The hero player starts off with a group of adventurers in the dungeon entrance card. The unexplored dungeon areas are covered with cards and are revealed as each room is first entered.
Each turn, the player moves his units around between cards (each unit will have a speed of 1 to 3, indicating how many cards it can move per turn). A unit must stop when it enters a room with an enemy unit, or if it is the hero player's turn, into a a new room that is to be uncovered. Dungeon units can move through covered rooms, but can not use their special abilities. No more than three units per side can be in a room (six total).
After both players move, it goes into the combat phase. Each player can initiate a single combat in any room that has both his units and enemy units. Combat is simple. Attacker adds up all the attack value for his units, then subtracts the total defense value for the enemy. If the result is greater than 0, that number of points must be subtracted from the defense's units, however the defense sees fit. Then, the defense returns the favor, assuming he still has units left to attack with after the damage is done.

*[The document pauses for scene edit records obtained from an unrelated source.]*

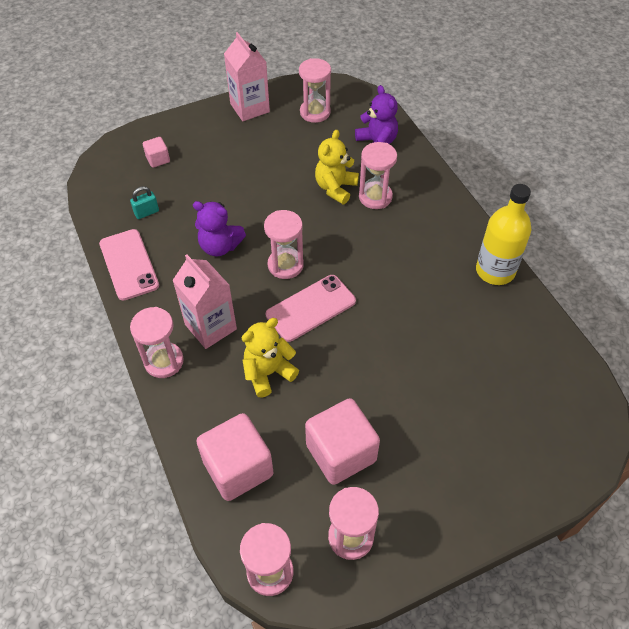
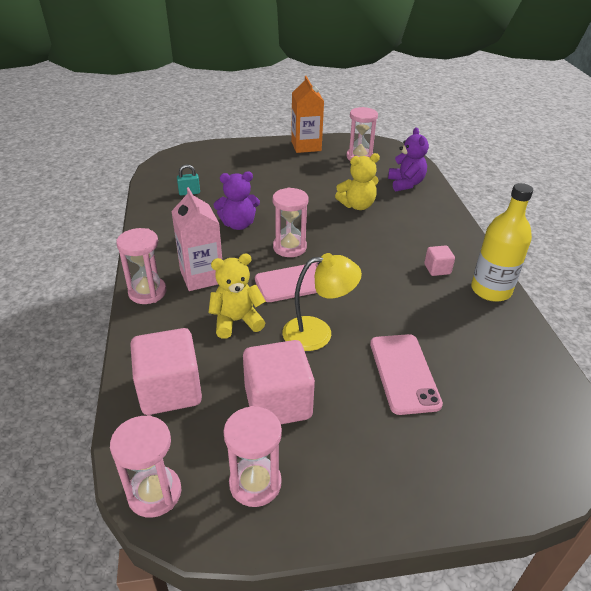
camera: 15 degrees right, 15 degrees down
(129, 264) = (156, 222): pink phone -> pink phone (404, 373)
(158, 159) = (216, 163): pink cube -> pink cube (437, 269)
(220, 246) = (238, 224): purple teddy bear -> purple teddy bear turned 45 degrees counterclockwise
(250, 108) = (306, 146): pink carton -> orange carton
(335, 188) = (357, 205): yellow teddy bear -> yellow teddy bear turned 150 degrees counterclockwise
(350, 365) = (318, 333): none -> yellow lamp
(375, 197) = (391, 217): pink hourglass -> none

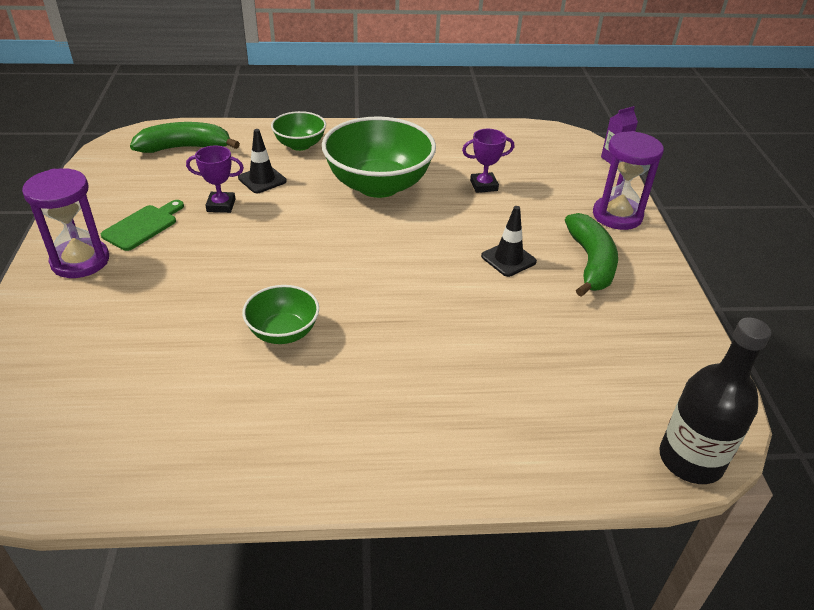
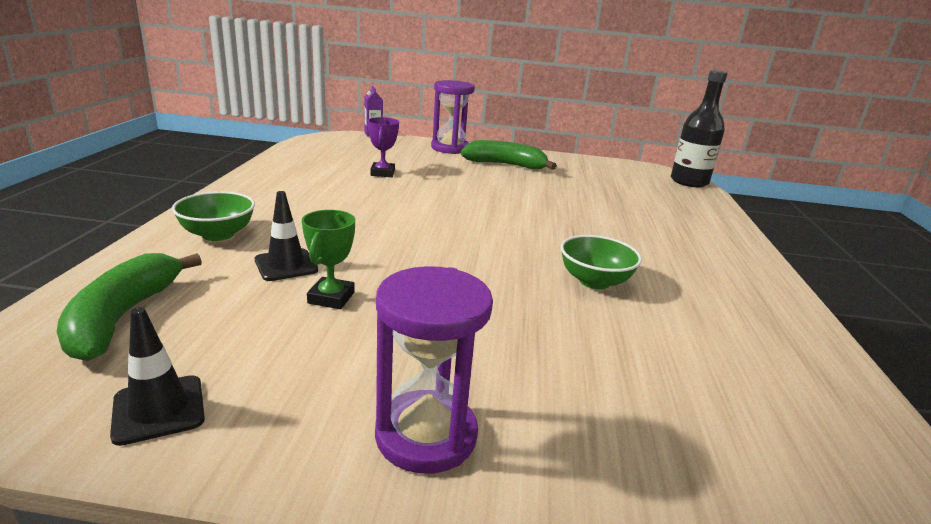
camera: 80 degrees left, 15 degrees down
(143, 226) = (348, 366): green cutting board -> none
(221, 205) = (331, 298): purple trophy -> green trophy
(378, 185) = (350, 209): green bowl -> none
(508, 259) = (495, 184): black traffic cone -> black traffic cone (159, 409)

For example: Ruby (Atk:4) and Hechter (Atk:2) fight against two demon knights (Def:2). The result is 4 + 2 - 2 -2 = 2, so the dungeon player must remove two hitpoints from his two demon knights. It's his choice how they are distributed. He can take two from one unit or one from both units.
The meat of this concept is that each room is a card, and cards can be stacked or flipped. For instance, take the cards with a door on them. Those are actually a stack of two cards. Once the door is opened, that card is popped off the stack, changing the room into whatever was below it (in this case, a treasure room).
Room stacks can be used in other ways. For instance, the lock to the final boss could be a stack of four locked doors. As the players find keys or other ways to open the doors, the locks are popped off the stack. The dungeon player, meanwhile, could be working to push more locks on the stack to keep the door locked.
Each card has two versions of itself, printed on the front and on the back. Certain events in the game can cause cards to flip to their alternate versions. For example, the alternate sides of the ladders may be an unusable version of the ladder. You'd have to flip the two cards before you could use the ladder to change levels.
Rooms themselves may affect combat in some ways. For instance, they may add defense to one side or another, or they may have a built in unit which can not change rooms or lose hitpoints, but still adds to the attack and defense in battles for that card. It could be that flipping a room's card changes it from favoring one side to favoring the others.
The final wrinkle in the card manipulation aspect is translucent cards. These are placed on top of an existing room to modify its contents in some way. Pictured above is a darkness card. When placed over a room, none of the room's effects trigger during battle.